Avrupalı devletler Osmanlı Devleti’nin topraklarını paylaşma konusunda aralarında henüz anlaşamadıklarından Sevr Antlaşması’nı daha sonra imzalayacaklardır (10 Ağustos 1920).
- Bu antlaşmalar imzalanırken Wilson İlkeleri dikkate alınmamıştır.
- Bu antlaşmalar barış ortamı getirememiştir.
- İkinci Dünya Savaşı’nın çıkmasına neden olmuştur.
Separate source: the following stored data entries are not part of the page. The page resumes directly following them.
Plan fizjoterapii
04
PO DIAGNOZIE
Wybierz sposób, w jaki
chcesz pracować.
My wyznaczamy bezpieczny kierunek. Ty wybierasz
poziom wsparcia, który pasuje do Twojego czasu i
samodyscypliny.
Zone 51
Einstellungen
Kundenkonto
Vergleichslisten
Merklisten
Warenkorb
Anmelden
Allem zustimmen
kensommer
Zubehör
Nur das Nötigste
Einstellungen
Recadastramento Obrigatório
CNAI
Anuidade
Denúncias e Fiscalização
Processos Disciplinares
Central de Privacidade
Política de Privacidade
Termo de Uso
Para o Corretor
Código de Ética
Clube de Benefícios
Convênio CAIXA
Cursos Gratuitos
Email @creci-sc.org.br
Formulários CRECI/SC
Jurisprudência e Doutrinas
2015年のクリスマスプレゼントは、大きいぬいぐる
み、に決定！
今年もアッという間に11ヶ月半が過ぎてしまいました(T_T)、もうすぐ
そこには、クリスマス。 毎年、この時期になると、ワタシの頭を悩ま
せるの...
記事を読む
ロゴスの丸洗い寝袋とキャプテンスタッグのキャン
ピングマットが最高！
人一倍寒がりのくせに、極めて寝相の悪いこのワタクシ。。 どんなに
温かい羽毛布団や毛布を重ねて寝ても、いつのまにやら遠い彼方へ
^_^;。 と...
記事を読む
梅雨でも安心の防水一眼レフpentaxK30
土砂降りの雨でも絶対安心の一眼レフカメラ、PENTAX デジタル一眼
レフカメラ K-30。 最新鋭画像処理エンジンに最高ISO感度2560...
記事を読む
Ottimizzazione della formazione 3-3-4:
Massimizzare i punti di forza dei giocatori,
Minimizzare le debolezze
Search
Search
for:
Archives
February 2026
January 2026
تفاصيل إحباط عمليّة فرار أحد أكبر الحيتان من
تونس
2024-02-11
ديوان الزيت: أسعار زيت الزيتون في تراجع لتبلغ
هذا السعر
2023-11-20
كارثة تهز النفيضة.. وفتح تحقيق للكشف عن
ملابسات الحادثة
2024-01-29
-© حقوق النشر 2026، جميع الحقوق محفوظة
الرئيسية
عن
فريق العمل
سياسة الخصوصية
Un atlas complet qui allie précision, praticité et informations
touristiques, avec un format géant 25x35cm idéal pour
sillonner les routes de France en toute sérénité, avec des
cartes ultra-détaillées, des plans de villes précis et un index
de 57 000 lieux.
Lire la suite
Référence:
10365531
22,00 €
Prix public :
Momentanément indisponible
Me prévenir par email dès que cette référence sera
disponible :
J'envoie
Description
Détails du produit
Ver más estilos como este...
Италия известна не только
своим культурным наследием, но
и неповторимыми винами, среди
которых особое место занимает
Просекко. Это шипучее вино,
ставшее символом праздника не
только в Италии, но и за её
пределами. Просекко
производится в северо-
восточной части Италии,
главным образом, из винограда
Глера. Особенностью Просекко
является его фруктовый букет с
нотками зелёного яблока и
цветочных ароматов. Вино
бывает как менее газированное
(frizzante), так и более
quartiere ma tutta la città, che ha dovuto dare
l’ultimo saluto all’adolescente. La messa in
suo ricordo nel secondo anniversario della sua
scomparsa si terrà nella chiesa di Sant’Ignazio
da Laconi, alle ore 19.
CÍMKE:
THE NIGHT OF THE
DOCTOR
Sevr Antlaşması (10 Ağustos 1920)
Birinci Dünya Savaşı’ndan sonra itilaf devletleri yenilen devletlerle barış antlaşmalarını imzaladıkları halde Sevr Antlaşması’nı geciktirmişlerdi. Bu durumun nedenleri olarak;
- Osmanlı topraklarını paylaşma konusunda aralarında anlaşamamaları
- İzmir’in Yunanistan’a verilmesi ile başlayan İngiltere - İtalya anlaşmazlığı
- Anadolu’da milli mücadele hareketinin resmen başlaması etkili olmuştur.
Fakat İtilaf devletleri ellerini çabuk tutmazlarsa Anadolu’daki mücadele hız kazanabilir ve belki de hiç antlaşma imzalayamazlardı.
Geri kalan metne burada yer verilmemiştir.